Republicans Overseas
- Formation: 2013
- Tax ID no.: 46-3677880
- Headquarters: Terre Haute, Indiana, U.S.
- Chairman: Bruce Ash
- Vice Chairman and CEO: Solomon Yue
- General Counsel and Vice President, MENA: Marc Zell
- Website: republicansoverseas.com

= Republicans Overseas =

US Republican Party organization for US citizens abroad

Republicans Overseas (RO) is a political organization created in 2013 for United States citizens who are living outside of the United States. RO is recognized by the Republican National Committee (RNC), and by other affiliated groups, such as College Republicans. It operates in the majority of countries around the world where there are large numbers of United States citizen residents. Similar to political action committees (PAC) and Super Pacs; RO is a 527 political organization that operates as a corporation with specific interests of repealing the Foreign Account Tax Compliance Act (FATCA) and of generally representing Republicans living overseas.

The Republican Party does not organize a specific presidential primary for Republicans living overseas, so Republicans Overseas does not send any delegates to the Republican National Convention. This is in contrast to the Democrats Abroad, which runs the Democrats Abroad presidential primary.

==History==

Republicans Overseas was established on September 18, 2013, as a 527 political organization and incorporated as a (C4) NPO on January 1, 2014. RO has no connection to the former Republicans Abroad, though, globally, many of its chapters have migrated from it to Republicans Overseas, following the 2013 demise of its international organization. Significant events in the history of the organization include:

On January 24, 2014, the RNC passed a resolution to repeal FATCA which had been authored by Republicans Overseas.

On September 10, 2014, RO hosted Governor Rick Perry in Beijing.

In the summer of 2014, RO hosted Senator Mike Lee in London.

The RNC passed a "resolution opposing OECD's global reporting standards" on January 16, 2015, authored by RO.

On April 14, 2015, RO proposed a repeal of FATCA and an end to citizen-based taxation to the Senate Finance Committee, then, on July 14, filed lawsuit Crawford v. U.S. Department of Treasury with the U.S. District Court for the Southern District of Ohio to repeal FATCA. On September 26, plaintiffs demonstrated outside of the U.S. Embassy in London.

RO submitted a proposal to repeal FATCA and to replace CBT with (since named) Territorial Taxation for Individuals to the House Ways and Means Committee, on March 22, 2016.

On April 26, 2016, Judge Thomas M. Rose dismissed the RO's FATCA lawsuit on the grounds that the plaintiffs lacked legal standing to pursue the suit.

RO Israel hosted a major rally in support of the Donald Trump 2016 presidential campaign on October 26, 2016, known as the Jerusalem Forever Event.

On January 6, 2017, RO submitted a proposal on Territorial Taxation for Individuals to the House Ways and Means Committee.

RO UK hosted an inauguration event for President Trump on January 20, 2017.

= = = =

■ **THE TASK**:
Please carry the Republicans Overseas text forward from its last sentence. The items after this sentence are drawn from a separate source.

= = = =

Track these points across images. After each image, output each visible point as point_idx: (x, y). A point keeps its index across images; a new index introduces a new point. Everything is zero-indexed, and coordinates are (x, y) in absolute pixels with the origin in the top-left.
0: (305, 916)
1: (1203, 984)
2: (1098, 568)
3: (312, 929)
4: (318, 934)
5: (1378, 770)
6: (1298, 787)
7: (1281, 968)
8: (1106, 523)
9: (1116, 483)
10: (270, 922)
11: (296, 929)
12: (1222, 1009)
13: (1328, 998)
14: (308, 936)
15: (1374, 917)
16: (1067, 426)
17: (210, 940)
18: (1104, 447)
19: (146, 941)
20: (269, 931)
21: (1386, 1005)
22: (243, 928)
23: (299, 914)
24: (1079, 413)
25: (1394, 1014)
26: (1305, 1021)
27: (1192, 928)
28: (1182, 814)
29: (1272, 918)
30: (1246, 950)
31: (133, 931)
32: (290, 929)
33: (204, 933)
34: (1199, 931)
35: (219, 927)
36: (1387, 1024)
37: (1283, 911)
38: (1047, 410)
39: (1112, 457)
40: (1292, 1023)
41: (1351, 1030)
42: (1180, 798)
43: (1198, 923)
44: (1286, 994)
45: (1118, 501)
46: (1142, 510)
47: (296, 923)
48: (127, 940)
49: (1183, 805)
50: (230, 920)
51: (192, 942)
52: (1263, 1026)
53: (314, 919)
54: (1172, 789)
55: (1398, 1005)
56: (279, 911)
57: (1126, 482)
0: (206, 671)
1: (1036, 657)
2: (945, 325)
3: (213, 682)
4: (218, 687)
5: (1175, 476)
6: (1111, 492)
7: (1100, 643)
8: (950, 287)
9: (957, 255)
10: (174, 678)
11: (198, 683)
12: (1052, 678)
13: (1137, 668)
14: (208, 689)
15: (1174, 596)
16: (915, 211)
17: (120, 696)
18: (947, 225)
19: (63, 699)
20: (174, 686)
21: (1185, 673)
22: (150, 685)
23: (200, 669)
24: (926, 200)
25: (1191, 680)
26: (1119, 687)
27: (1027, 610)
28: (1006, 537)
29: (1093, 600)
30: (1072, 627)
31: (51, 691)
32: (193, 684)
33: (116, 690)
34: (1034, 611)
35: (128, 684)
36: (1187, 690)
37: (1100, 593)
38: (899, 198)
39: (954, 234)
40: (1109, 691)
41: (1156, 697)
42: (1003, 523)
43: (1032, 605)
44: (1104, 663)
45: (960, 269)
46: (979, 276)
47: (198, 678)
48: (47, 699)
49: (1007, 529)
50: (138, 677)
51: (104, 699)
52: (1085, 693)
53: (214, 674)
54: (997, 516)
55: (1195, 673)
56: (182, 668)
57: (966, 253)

= = = =

■ **RESULT FOR THIS EXERCISE**:
On April 26, 2017, the United States Congressional Oversight Committee held hearings on "Reviewing the Unintended Consequences of the Foreign Account Tax Compliance Act." Senator Rand Paul appeared alongside Republicans Overseas' Jim Bopp and Mark Crawford as well as fellow co-plaintiffs in the FATCA lawsuit, Daniel Kuettel and Donna-Lane Nelson, to give testimony before the Committee.

In the summer of 2017, RO hosted Senator Rand Paul in Rome.

In March 2019, Marc Zell met with Mayor Moshe Lion for RO's formal proposal of holding its October annual international conference for GOP representatives residing in 62 countries at Jerusalem.

In 2023, RO launched the Worldwide Freedom Initiative (WFI), the brainchild of Solomon Yue, Kerry McQuisten, and Randy Yaloz. The first WFI Summit is scheduled to be held in Paris, France, in November 2023.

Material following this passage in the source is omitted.